When the starter motor on a car is engaged, there is a 290 A current in the wires between the battery and the motor. Suppose the wires are made of copper and have a total length of 1.5 m.What minimum diameter can the wires have if the voltage drop along the wires is to be less than 0.55 V?

Answer 1

Answer:

$33.6\times10^{-4}}\text{ m}$ = 3.36 mm

Explanation:

From Ohm's law,

$V = IR$ (Voltage = Current * Resistance)

$R = \dfrac{V}{I}$

The geometric definition of resistance is

$R = \rho\dfrac{l}{A}$

where $\rho$ is the resistivity of the material, $l$  and $A$ are the length and cross-sectional area, respectively.

$A = \rho\dfrac{l}{R}$

$A = \rho\dfrac{l\timesI}{V}$

Since the wire is assumed to have a circular cross-section, its area is given by

$A = \pi\dfrac{d^2}{4}$ where $d$ is the diameter.

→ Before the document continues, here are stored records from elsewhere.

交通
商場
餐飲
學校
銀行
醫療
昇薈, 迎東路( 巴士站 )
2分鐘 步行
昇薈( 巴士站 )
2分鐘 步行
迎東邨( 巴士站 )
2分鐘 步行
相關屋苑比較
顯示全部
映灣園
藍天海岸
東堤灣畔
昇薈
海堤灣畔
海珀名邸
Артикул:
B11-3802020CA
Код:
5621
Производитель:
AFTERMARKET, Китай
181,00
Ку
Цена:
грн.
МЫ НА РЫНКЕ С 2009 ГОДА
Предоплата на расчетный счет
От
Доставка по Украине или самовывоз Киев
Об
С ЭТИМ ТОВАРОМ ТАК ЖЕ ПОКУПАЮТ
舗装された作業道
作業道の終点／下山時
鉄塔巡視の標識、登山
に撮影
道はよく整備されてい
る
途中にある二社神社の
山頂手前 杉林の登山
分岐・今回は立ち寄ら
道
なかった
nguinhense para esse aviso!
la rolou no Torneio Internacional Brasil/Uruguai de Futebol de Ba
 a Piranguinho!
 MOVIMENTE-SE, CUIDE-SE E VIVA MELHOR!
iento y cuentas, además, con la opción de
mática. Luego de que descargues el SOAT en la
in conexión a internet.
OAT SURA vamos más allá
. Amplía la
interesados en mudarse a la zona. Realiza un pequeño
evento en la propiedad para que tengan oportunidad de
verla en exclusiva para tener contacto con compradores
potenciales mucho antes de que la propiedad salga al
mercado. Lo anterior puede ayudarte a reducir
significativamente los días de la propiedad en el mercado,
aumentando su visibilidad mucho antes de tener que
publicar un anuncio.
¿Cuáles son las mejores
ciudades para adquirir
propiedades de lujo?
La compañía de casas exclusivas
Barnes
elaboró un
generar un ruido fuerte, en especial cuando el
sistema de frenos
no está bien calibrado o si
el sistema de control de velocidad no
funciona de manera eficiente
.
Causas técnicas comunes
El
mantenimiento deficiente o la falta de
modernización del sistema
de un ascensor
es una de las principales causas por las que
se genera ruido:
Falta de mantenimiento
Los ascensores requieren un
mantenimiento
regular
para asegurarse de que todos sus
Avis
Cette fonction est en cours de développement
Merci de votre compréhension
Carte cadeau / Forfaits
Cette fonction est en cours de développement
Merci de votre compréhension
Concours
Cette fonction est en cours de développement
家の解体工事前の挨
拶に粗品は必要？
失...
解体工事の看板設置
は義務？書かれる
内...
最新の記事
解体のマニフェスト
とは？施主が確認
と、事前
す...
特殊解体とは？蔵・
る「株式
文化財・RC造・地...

$\pi\dfrac{d^2}{4} = \rho\dfrac{l\timesI}{V}$

$d = \sqrt{\dfrac{4\rho l I}{\pi\times V}}$

Resistivity of copper = $1.68\times10^{-8}$. With these and other given values,

$d = \sqrt{\dfrac{4\times1.68\times10^{-8}\times1.5\times290}{3.14\times 0.55}}$

$d = \sqrt{1128.43\times10^{-8}}$

$d = 33.6\times10^{-4} \text{ m}$